A dúzia de membros dos Fisk Jubilee Singers ajudou Krauss a ser aplaudido de pé pela agitada “Down to the River to Pray”, enquanto Harris e Molly Tuttle se juntaram a Krauss para outro destaque a cappella no evocativo hino folk “Didn’t Leave Nobody But the Baby”.
Após o intervalo, a superestrela do bluegrass Strings contou uma história conturbada de tiroteios e arrependimentos em “Wild Bill Jones”, depois ficou para se juntar a Tyminski, que dublou o personagem de Clooney no destaque musical do filme, “Man of Constant Sorrow”. Juntos, eles entregaram uma mistura de harmonia arrepiante em “O Death”, originalmente cantada no filme pelo falecido Ralph Stanley, antes de Tyminski colocar o público de pé em “Man of Constant Sorrow”. Com um barítono de cascalho e veludo, o tributo à vida dura soou tão “pantanoso” e apaixonado quanto no filme, antes de se tornar um sucesso internacional improvável.

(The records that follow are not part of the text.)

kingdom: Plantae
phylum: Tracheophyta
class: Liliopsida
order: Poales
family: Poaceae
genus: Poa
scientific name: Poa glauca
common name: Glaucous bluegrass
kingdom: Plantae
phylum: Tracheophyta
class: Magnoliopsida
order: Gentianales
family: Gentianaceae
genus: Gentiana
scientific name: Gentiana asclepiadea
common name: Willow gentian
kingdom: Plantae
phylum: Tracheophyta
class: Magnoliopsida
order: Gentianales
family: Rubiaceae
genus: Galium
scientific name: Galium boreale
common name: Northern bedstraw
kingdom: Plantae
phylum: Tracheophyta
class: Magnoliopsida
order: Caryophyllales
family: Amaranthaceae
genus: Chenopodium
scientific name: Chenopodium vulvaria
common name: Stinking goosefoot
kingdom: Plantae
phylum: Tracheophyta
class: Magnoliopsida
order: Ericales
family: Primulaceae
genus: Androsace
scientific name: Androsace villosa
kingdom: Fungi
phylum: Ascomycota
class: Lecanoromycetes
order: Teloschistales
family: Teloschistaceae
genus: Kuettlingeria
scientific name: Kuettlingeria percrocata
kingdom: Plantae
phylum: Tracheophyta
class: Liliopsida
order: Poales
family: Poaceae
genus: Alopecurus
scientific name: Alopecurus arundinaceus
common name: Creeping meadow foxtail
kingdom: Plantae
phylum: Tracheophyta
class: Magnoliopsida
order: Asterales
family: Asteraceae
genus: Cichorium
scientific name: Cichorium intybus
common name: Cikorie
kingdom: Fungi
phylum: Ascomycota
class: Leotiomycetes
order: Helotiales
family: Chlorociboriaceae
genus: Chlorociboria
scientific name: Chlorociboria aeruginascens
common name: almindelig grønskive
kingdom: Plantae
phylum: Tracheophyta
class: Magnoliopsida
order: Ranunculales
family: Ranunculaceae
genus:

“Eu fui a maior reflexão tardia de qualquer parte deste filme”, disse Tyminski durante uma sessão de perguntas e respostas com fãs após o show. “George Clooney sabe cantar. Mas como ele disse: ‘Eu atuarei e você cantará’, tive que pagar minha casa, colocar meus filhos na faculdade e constituir família.”
A lenda viva Del McCoury impressionou o público com seu vocal incrivelmente solitário, e dois atores do filme reprisaram suas canções que mudaram sua carreira. Tim Blake Nelson, que interpretou Delmar O’Donnell na tela, usou o charme afável e caseiro para cantar em “In the Jailhouse Now”. E Chris Thomas King voltou ao papel do bluesman Tommy Johnson para a furtiva e crua “Hard Time Killing Floor Blues”. Com uma voz ressonante impregnada da juke joint de sua família na Louisiana, ele ainda não consegue imaginar o quão grande a trilha sonora do filme se tornou.
“T Bone estava conectado a algo muito especial porque essas músicas existem desde sempre, e eu canto algumas delas há muito tempo”, disse King durante as perguntas e respostas. “Mas você não espera que eles se tornem material de arena e concorram com Britney Spears como fizemos com a Down From the Mountain Tour. Fiquei pasmo.”
Ainda há algum debate sobre o real impacto da trilha sonora. É um pouco como uma situação do ovo ou da galinha, com muitos argumentos fundamentados sobre por que um renascimento das raízes já estava em andamento quando o projeto chegou. Mas não há como negar o que veio depois. Uma onda de artistas com influência tradicional solidificou-se no gênero conhecido como “Americana”. No mainstream, novas bandas como Mumford & Sons alcançaram sucessos no topo das paradas, enquanto ícones como John Prine e Guy Clark desfrutaram de apreciação renovada. Até os artistas da trilha sonora deram saltos comerciais. Krauss se juntou a Robert Plant na vitória do Grammy Levantando Areiae Tyminski teve um sucesso de EDM com o falecido DJ Avicii.
Em todo o bluegrass e além, as multidões aumentaram e as oportunidades cresceram.
“Tínhamos um público diversificado de pessoas que não estávamos acostumados a ver, e todos com a mesma pergunta: ‘Onde podemos encontrar mais músicas como essa?’” Explicou Tyminski. “Essa música tem uma dívida enorme com Ó irmão, onde estás?”
Talvez a melhor evidência da sua influência tenha sido a própria noite. Os ingressos para o show esgotado custavam quase US$ 500 no mercado secundário. No final do show, Burnett finalmente apareceu sob um coro de aplausos, dizendo que este filme era sobre a história da música folk americana. Fala com todos.
“Ouço coisas ruins sobre o nosso país, mas se você quiser saber o que há de bom nos Estados Unidos, ouça a nossa música, porque a música nos Estados Unidos é a melhor música do mundo”, disse ele. “As pessoas vieram de todo o mundo, em línguas diferentes, religiões diferentes, políticas diferentes, tudo isso diferente. Mas todos os músicos ouviram uns aos outros e criamos harmonia.”
O programa do Opry terminou exatamente na mesma harmonia, com todos os artistas cantando o refrão de “I’ll Fly Away” e a multidão batendo palmas de pé. Pelo menos naquele momento, havia poucos sinais de tristeza constante.